La industria reclama más ambición para que el sector pese más en la economía

El Ejecutivo da luz verde al plan de 400 millones de euros a las pymes de esa actividad para evitar que se pierda esa partida antes de fin de año

J. M. C.

madrid. El sindicato UGT recordaba ayer al Gobierno que una sola medida no basta para solucionar «los problemas endémicos que aquejan a la industria española si no se acometen urgentemente medidas de carácter global». Así lo indicaba la Federación de Industria, Construcción y Agro (FICA) de la organización, donde volvieron a reclamar la necesidad de modificar el modelo económico y reindustrializar el país para dar a la economía española la solidez necesaria que le permita afrontar con solvencia los retos presentes y futuros.

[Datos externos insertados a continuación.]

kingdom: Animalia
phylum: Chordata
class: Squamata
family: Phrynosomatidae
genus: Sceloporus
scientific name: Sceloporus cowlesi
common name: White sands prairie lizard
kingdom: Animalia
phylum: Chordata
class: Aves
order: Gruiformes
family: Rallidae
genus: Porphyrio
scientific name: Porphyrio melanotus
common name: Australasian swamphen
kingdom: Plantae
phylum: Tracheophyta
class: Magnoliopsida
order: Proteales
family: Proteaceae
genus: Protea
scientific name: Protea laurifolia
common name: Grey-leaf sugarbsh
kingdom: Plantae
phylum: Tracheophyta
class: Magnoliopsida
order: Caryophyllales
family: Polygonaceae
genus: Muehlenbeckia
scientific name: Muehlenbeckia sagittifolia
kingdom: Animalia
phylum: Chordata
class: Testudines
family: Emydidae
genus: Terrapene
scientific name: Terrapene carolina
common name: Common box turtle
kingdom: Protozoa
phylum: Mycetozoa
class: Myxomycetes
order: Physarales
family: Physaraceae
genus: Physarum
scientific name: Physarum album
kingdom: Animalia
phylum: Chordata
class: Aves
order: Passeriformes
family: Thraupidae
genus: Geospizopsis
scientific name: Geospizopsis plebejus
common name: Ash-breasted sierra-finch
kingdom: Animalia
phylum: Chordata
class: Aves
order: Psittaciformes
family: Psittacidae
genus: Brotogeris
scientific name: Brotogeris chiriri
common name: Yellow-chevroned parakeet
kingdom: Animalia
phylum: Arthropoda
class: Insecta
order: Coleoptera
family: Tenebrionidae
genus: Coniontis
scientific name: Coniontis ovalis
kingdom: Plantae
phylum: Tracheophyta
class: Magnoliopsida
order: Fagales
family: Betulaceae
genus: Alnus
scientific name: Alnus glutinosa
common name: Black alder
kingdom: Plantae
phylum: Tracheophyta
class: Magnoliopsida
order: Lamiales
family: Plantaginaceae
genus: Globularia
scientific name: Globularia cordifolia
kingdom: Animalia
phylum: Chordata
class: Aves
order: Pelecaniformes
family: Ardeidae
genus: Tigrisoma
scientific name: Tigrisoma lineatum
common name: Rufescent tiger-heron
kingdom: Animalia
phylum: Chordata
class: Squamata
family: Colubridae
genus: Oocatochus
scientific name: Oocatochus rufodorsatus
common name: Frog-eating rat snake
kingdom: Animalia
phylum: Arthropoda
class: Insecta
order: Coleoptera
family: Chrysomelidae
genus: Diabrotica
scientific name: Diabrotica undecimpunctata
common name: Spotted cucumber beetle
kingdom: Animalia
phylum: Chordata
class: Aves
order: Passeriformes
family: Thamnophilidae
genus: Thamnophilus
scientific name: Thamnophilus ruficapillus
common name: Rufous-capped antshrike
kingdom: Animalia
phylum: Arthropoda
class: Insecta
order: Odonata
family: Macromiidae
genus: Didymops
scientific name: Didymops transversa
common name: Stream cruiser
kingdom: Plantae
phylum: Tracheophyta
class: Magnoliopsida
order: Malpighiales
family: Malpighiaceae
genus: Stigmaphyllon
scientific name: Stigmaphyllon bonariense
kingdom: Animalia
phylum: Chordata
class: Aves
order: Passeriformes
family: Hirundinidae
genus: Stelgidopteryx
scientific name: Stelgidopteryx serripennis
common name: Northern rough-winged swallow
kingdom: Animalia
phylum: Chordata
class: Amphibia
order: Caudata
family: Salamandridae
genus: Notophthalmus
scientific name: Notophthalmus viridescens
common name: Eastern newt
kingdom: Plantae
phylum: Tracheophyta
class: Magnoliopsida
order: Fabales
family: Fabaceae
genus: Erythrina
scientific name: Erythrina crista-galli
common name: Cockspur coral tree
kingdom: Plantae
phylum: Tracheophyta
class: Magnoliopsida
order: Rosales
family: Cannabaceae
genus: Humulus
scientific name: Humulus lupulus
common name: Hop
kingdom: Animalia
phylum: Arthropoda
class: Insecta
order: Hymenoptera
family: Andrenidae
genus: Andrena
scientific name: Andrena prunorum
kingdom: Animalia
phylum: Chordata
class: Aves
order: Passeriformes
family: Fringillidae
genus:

Lo hicieron tras conocer el anuncio del Consejo de Ministros, donde se aprobó el Programa de Reindustrialización y Fortalecimiento de la Competitividad Industrial 2018 (también conocido como Programa Reindus), dotado con 400 millones de euros. Esa iniciativa tiene como objetivo fomentar el desarrollo industrial y la creación de empleo a través de la mejora empresarial y la eficiencia de los sectores productivos. Esta nueva convocatoria de 2018 podría alcanzar una inversión inducida de 560 millones de euros y generar en torno a 1.000 nuevos puestos de trabajo.

La portavoz del Gobierno, Carmen Calvo, indicó ayer que se trata de un programa que estaba «abandonado» por parte del anterior Ejecutivo. Calvo aclaró que si no se hubiera puesto en marcha, esta partida presupuestaria «se podría haber perdido para 2018».

Desde 2013 a 2017, este Programa ha concedido ayudas por valor de más de 2.174 millones de euros, y ha generado en torno a 5.500 empleos, distribuidos por todo el territorio, lo que ha contribuido a incrementar la inversión industrial en regiones con bajo nivel de industrialización. El objetivo, marcado por la Comisión Europea, es que la industria tenga un peso del 20% en el conjunto del PIB en el año 2020.

Coincide en ese objetivo con las empresas y los sindicatos del sector, aunque en este último caso instan al Gobierno abordar un pacto de Estado «más ambicioso e independiente del Gobierno de turno que dé cumplimiento al objetivo de la Unión Europea», tal y como recordó UGT.

Electricidad más competitiva

Entre las demandas de los empresarios para fomentar la industrialización -una actividad de mayor valor añadido que otras como el turismo, con un nivel de salarios y una estabilidad laboral superior a la media- se encuentra una reducción de las cargas que soporta la factura eléctrica para los grandes consumidores. Se trata de una de las reivindicaciones históricas de la patronal, donde argumentan que un coste más elevado de la luz para la industria española provoca una pérdida de competitividad frente a los costes que soportan las de otros países vecinos de la UE.